There are scores dead from the plague, but still communities are doing their very best to hold on – physicians tending to every person in the only way they can.
Treating symptoms, providing relief and hoping they can keep their patients alive as long as possible.
When the army and its followers approach these villages, Madame Leonde takes it upon herself to speak to the townspeople first. A herald, old and wise, and one of the people first and foremost.
Stories, Cat learns, are the currency of Alelune, not gold or coin or material goods.
Cieli whetted the people’s appetite in the months before their march.
Pamphlets have eased their way too. All have heard of their Reaper prince, it seems, of the boy cast into the cells and forgotten about until now.
And when combined with the mythic status of the Blue Guard and the stone that marks him as heir, when backed by an army that speaks of genocide and murder and betrayal by those in power, when the faces and voices of a clamouring crowd of civilians rise up to say they march only because they believe they must: the stories gain weight. Now they are too weighty to ignore.
The physicians ask if he can really help. They step aside when they realize he and Elician can.
From place to place, people to people, the stories become bolder.
Stronger. Dozens saved, then hundreds, thousands.
They speak of Cat’s eloquence as he passed his initiation test against General Leferge herself, wilfully accepting her battle prowess and setting aside his pride for the sake of his people.
They speak of his efforts, of the whole cities saved by him and the Soleben king he has sworn to his service, who bows and bends and accepts that their people too deserve to live.
The stories grow, and Elician and Cat continue to work, exhausting themselves past the point of consciousness at times.
Midway through purifying one city or another, Cat realizes he cannot tell where his power ends and Elician’s begins.
Death and Life spiral between them, a helix of twisting possibility, a coin spinning endlessly and never stopping.
‘What happens if you cut the coin in half?’ Cat mumbles to Elician when they have saved the last dregs of a beleaguered city by their will alone, their minds blurring from the possibility of it all, their energy flagging.
They curl against each other the moment they find a place to sleep, and Elician holds him like he is the only thing in the world worth cherishing.
‘Hrm?’ Elician grunts against Cat’s neck.
‘Life and Death are two sides of a coin,’ Cat says. ‘What if…we cut right down the thin edge, make the back the front.

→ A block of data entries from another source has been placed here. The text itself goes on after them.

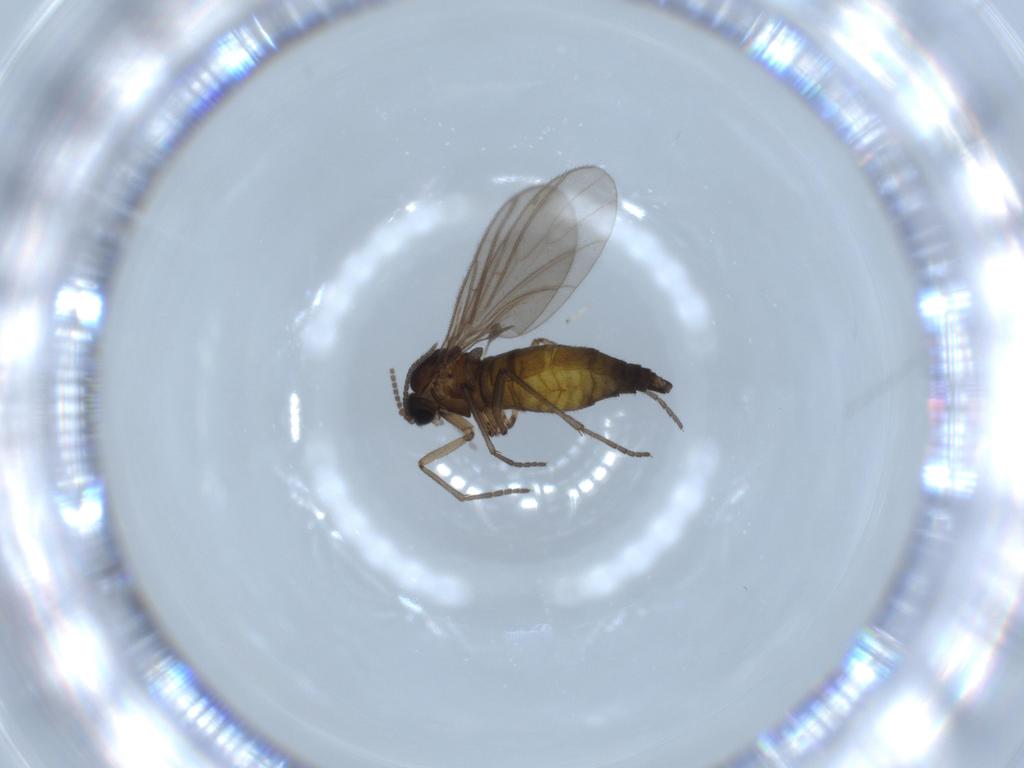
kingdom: Animalia
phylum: Arthropoda
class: Insecta
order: Diptera
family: Sciaridae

Is the back still Death? Is it Life now?’
‘Go to sleep,’ Elician grumbles. He kisses Cat’s neck. Cat’s eyes flutter. He lets himself lie boneless and still in Elician’s arms, feels how Elician’s lips just linger there, unintentionally alluring as Elician dozes against his skin.
There is a potted plant in their room for the evening.
Cat reaches for it and watches it die instantly, just with a thought.
It shrivels, water seeping from it. All it would need to do is go back to where it belongs…
water serving as a vehicle for giving all things life.
‘You’re thinking too loud,’ Elician grumbles.
‘Sorry.’ Cat closes his eyes. He yawns. He goes to sleep, and dreams of making flowers bloom.